■ **Passage provided**:
The Vice Squad determined moonshining was the only reason to make these purchases from the hardware and feed store.

During questioning, Lang admitted he worked for Williams and Rosier and that the materials in his truck were for a still. Lang also said he was heading for Ocala. Either they did not ask him for the location of the still or the Times is missing that portion of the report.

A warrant was issued for Williams’ arrest for possession of a still. He turned himself in the next day and was identified by the hardware store owner as the man who purchased the equipment that was loaded onto Lang’s truck.

Williams then posted the $1,500 bail.

“As Williams was released and standing on the sidewalk,” the Vice Squad report reads, law enforcement had the owner of the feed store point him out “as being the man to whom he had sold scratch feed on” two or three occasions.

The Times could not learn what came of these charges.

In September 1955, according to the Tampa Tribune, the Vice Squad found what was allegedly Williams’ still in Brooksville.

■ **Study material**:
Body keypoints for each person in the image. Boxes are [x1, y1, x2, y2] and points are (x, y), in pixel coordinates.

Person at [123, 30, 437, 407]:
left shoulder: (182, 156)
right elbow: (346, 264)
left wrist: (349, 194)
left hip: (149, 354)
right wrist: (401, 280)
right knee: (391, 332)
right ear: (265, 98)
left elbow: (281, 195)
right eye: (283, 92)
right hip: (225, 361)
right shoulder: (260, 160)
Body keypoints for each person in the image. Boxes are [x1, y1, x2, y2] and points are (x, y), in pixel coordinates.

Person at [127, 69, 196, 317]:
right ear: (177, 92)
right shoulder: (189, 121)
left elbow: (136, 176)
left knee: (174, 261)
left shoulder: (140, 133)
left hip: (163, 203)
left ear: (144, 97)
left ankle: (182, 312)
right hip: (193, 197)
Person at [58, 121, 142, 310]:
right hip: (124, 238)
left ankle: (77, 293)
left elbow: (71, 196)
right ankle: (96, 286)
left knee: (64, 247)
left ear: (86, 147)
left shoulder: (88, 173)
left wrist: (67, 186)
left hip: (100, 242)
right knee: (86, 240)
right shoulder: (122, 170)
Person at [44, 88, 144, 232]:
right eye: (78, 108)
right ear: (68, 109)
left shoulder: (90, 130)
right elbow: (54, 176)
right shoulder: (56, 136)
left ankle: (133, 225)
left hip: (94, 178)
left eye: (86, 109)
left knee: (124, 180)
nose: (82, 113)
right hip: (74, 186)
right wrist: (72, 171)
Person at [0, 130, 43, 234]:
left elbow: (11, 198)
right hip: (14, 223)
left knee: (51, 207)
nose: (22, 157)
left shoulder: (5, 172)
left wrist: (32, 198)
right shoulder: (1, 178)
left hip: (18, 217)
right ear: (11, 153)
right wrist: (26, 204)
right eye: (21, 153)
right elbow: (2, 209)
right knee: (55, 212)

* * *

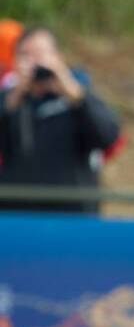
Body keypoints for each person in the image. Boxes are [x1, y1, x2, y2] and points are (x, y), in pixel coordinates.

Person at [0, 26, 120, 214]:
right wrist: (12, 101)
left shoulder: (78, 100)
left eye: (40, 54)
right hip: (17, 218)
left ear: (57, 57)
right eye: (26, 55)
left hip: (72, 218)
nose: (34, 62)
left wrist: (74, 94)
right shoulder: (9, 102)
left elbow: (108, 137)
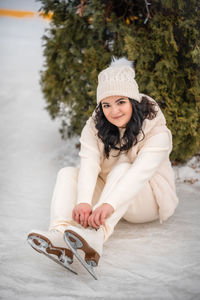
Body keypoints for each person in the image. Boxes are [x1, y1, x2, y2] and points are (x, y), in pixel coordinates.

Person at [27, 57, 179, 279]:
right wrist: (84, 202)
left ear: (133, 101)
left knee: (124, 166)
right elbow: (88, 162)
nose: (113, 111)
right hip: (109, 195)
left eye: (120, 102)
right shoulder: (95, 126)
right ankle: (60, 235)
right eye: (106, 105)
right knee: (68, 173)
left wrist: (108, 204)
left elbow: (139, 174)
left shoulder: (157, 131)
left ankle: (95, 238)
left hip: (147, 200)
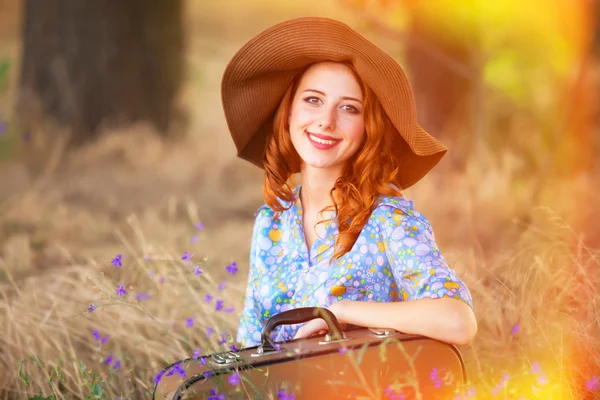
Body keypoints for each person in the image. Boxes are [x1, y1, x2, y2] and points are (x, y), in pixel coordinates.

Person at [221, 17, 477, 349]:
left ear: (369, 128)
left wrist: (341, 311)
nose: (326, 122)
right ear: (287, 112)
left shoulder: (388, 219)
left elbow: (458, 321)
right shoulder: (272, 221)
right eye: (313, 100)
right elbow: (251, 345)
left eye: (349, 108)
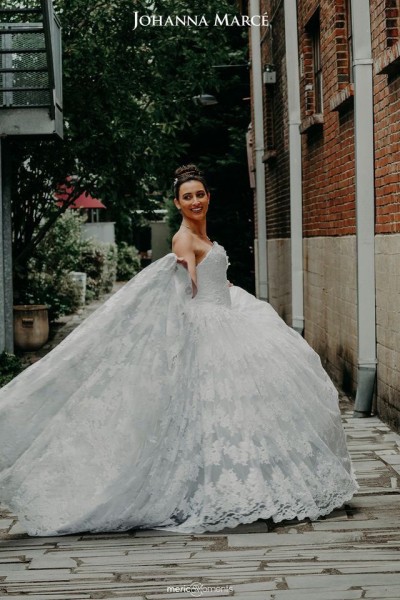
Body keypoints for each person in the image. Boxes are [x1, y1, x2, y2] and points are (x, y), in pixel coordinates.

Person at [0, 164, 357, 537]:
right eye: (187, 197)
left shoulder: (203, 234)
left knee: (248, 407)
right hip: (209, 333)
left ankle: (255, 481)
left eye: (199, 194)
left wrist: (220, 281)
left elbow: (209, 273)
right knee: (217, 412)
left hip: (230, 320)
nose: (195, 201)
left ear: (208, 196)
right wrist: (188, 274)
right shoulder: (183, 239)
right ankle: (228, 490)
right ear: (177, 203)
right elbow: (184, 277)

■ **Work instructions**: Can you reproduce the moonshining passage above word for word, between "Williams then posted" and "of these charges.", inclusive?

■ **Result for this exercise**:
Williams then posted the $1,500 bail.

“As Williams was released and standing on the sidewalk,” the Vice Squad report reads, law enforcement had the owner of the feed store point him out “as being the man to whom he had sold scratch feed on” two or three occasions.

The Times could not learn what came of these charges.